START SUPPLIED RECORDS
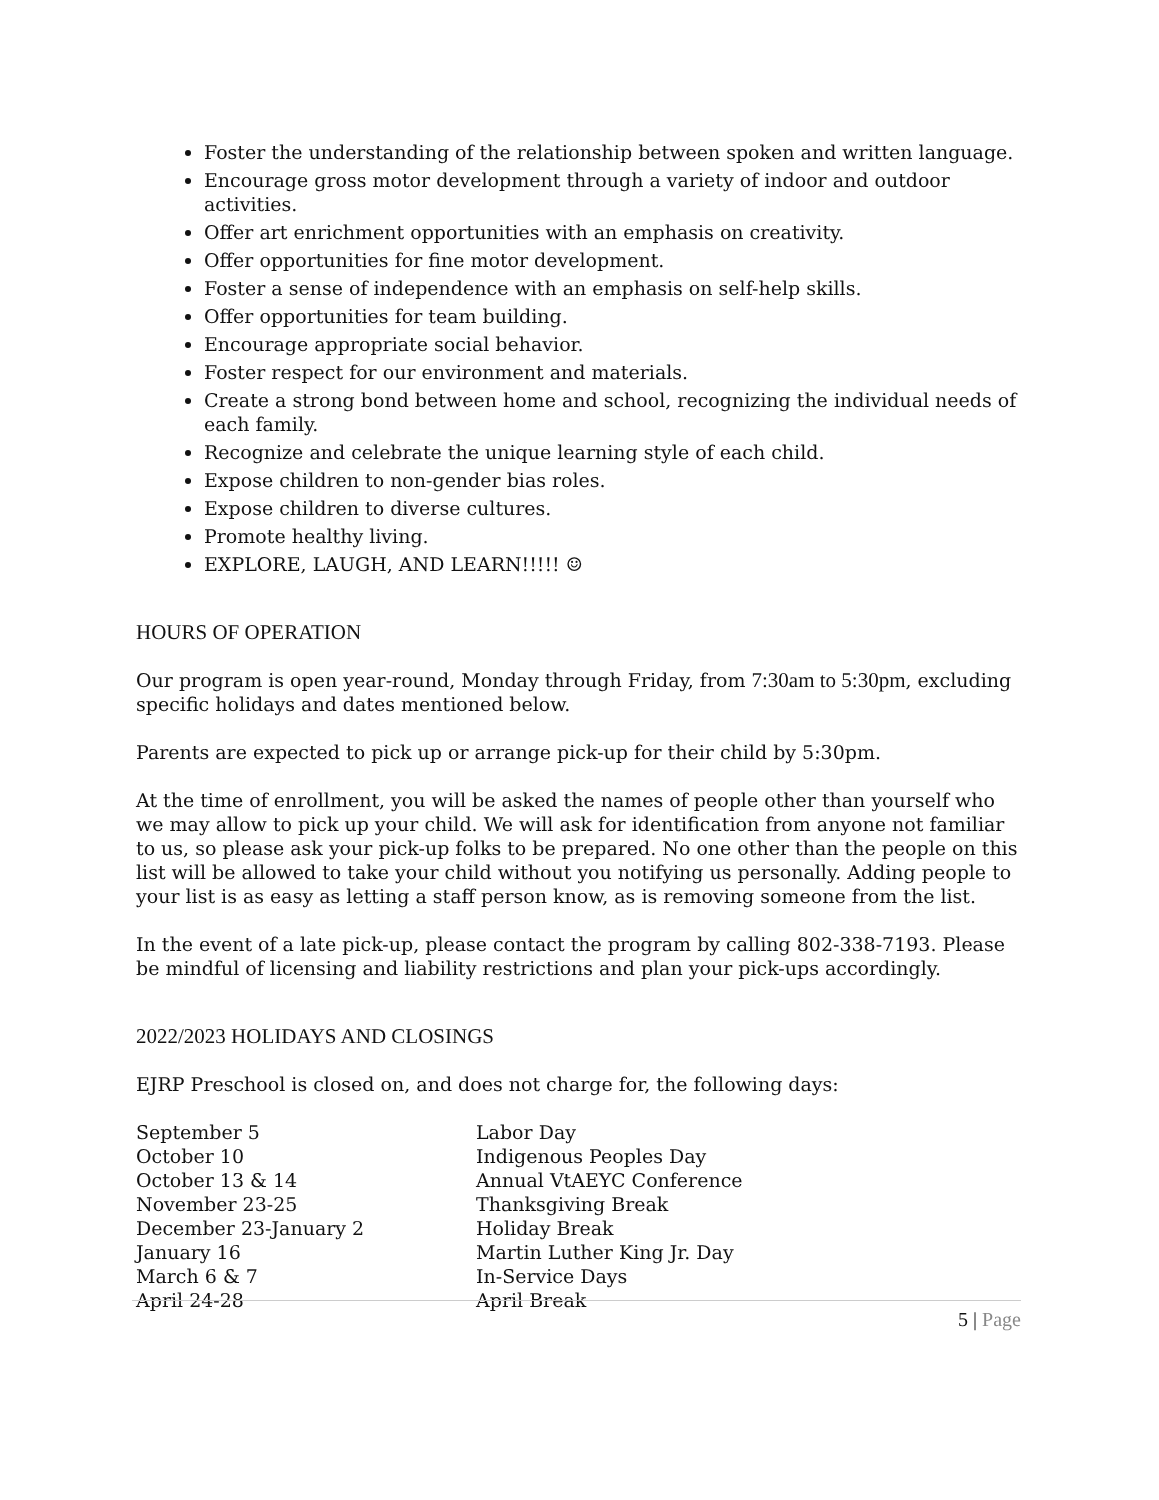Foster the understanding of the relationship between spoken and written language.
Encourage gross motor development through a variety of indoor and outdoor activities.
Offer art enrichment opportunities with an emphasis on creativity.
Offer opportunities for fine motor development.
Foster a sense of independence with an emphasis on self-help skills.
Offer opportunities for team building.
Encourage appropriate social behavior.
Foster respect for our environment and materials.
Create a strong bond between home and school, recognizing the individual needs of each family.
Recognize and celebrate the unique learning style of each child.
Expose children to non-gender bias roles.
Expose children to diverse cultures.
Promote healthy living.
EXPLORE, LAUGH, AND LEARN!!!!! ☺
HOURS OF OPERATION
Our program is open year-round, Monday through Friday, from 7:30am to 5:30pm, excluding specific holidays and dates mentioned below.
Parents are expected to pick up or arrange pick-up for their child by 5:30pm.
At the time of enrollment, you will be asked the names of people other than yourself who we may allow to pick up your child. We will ask for identification from anyone not familiar to us, so please ask your pick-up folks to be prepared. No one other than the people on this list will be allowed to take your child without you notifying us personally. Adding people to your list is as easy as letting a staff person know, as is removing someone from the list.
In the event of a late pick-up, please contact the program by calling 802-338-7193. Please be mindful of licensing and liability restrictions and plan your pick-ups accordingly.
2022/2023 HOLIDAYS AND CLOSINGS
EJRP Preschool is closed on, and does not charge for, the following days:
| September 5 | Labor Day |
| October 10 | Indigenous Peoples Day |
| October 13 & 14 | Annual VtAEYC Conference |
| November 23-25 | Thanksgiving Break |
| December 23-January 2 | Holiday Break |
| January 16 | Martin Luther King Jr. Day |
| March 6 & 7 | In-Service Days |
| April 24-28 | April Break |
5 | Page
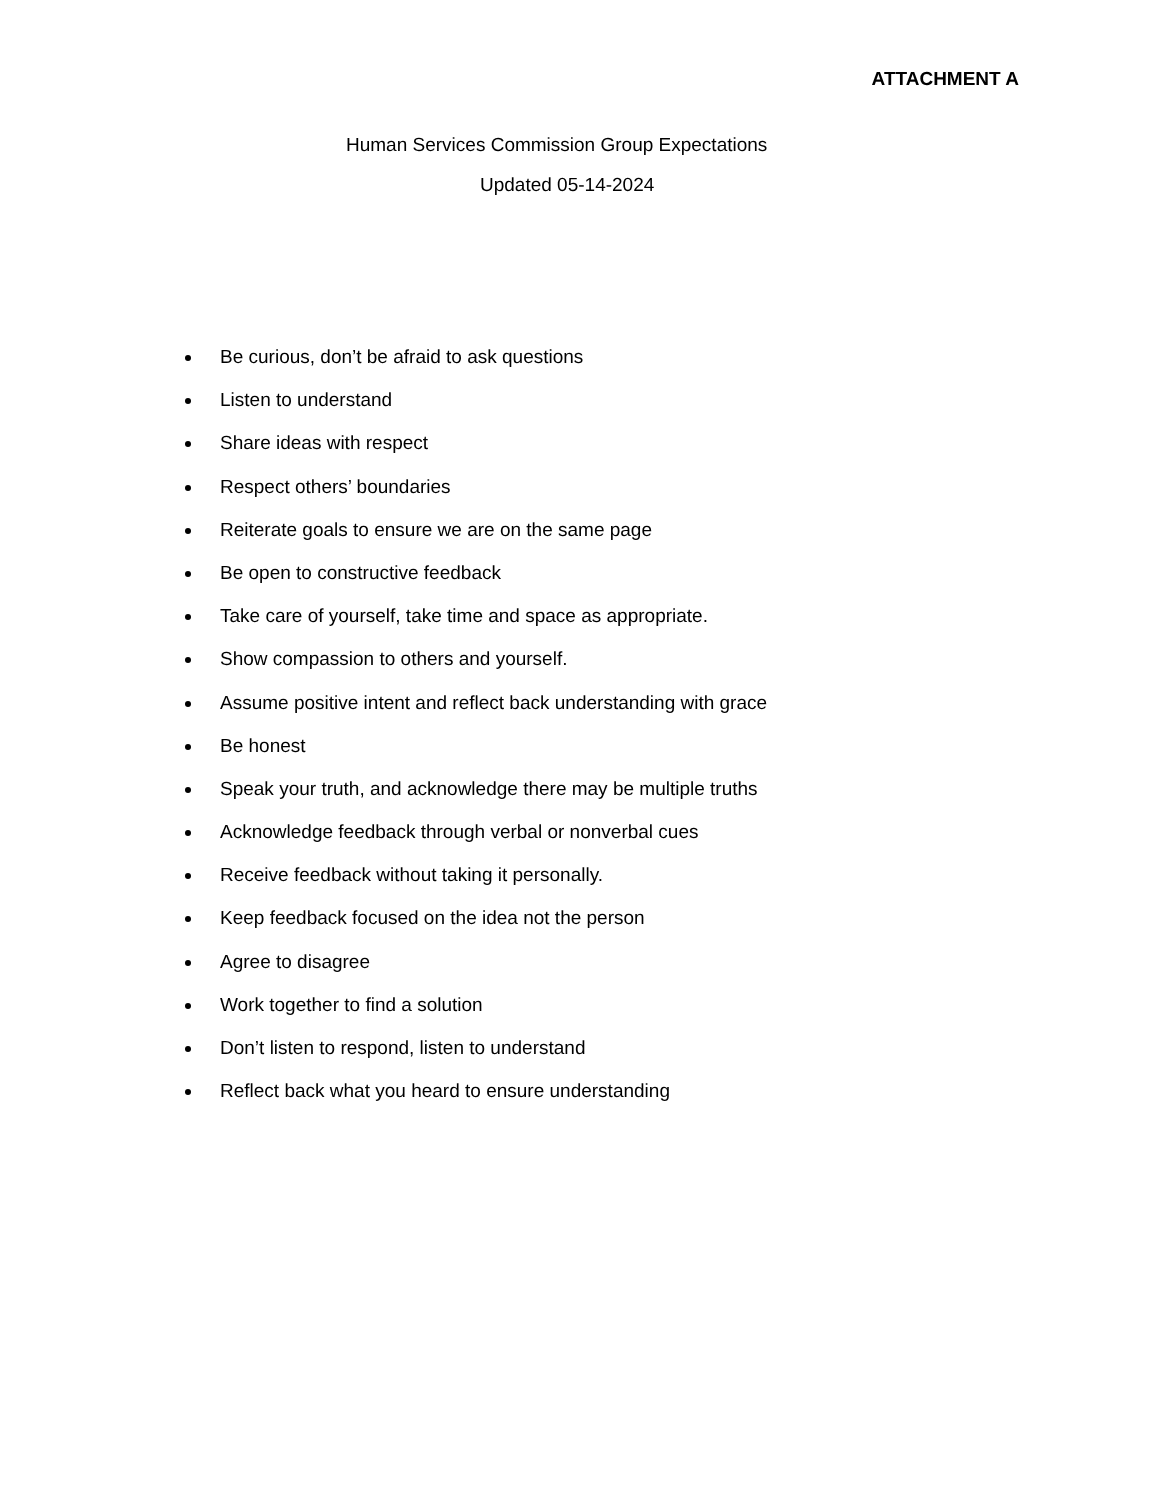ATTACHMENT A
Human Services Commission Group Expectations
Updated 05-14-2024
Be curious, don’t be afraid to ask questions
Listen to understand
Share ideas with respect
Respect others’ boundaries
Reiterate goals to ensure we are on the same page
Be open to constructive feedback
Take care of yourself, take time and space as appropriate.
Show compassion to others and yourself.
Assume positive intent and reflect back understanding with grace
Be honest
Speak your truth, and acknowledge there may be multiple truths
Acknowledge feedback through verbal or nonverbal cues
Receive feedback without taking it personally.
Keep feedback focused on the idea not the person
Agree to disagree
Work together to find a solution
Don’t listen to respond, listen to understand
Reflect back what you heard to ensure understanding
END SUPPLIED RECORDS
▶ TASK TO CARRY OUT
From the records above, copy exactly the lines starting at the one with "In-Service Days |" and ending at the one with "Take care of", and no others. Pictures stay out.

▶ WRITTEN ANSWER
| March 6 & 7 | In-Service Days |
| April 24-28 | April Break |
5 | Page
ATTACHMENT A
Human Services Commission Group Expectations
Updated 05-14-2024
Be curious, don’t be afraid to ask questions
Listen to understand
Share ideas with respect
Respect others’ boundaries
Reiterate goals to ensure we are on the same page
Be open to constructive feedback
Take care of yourself, take time and space as appropriate.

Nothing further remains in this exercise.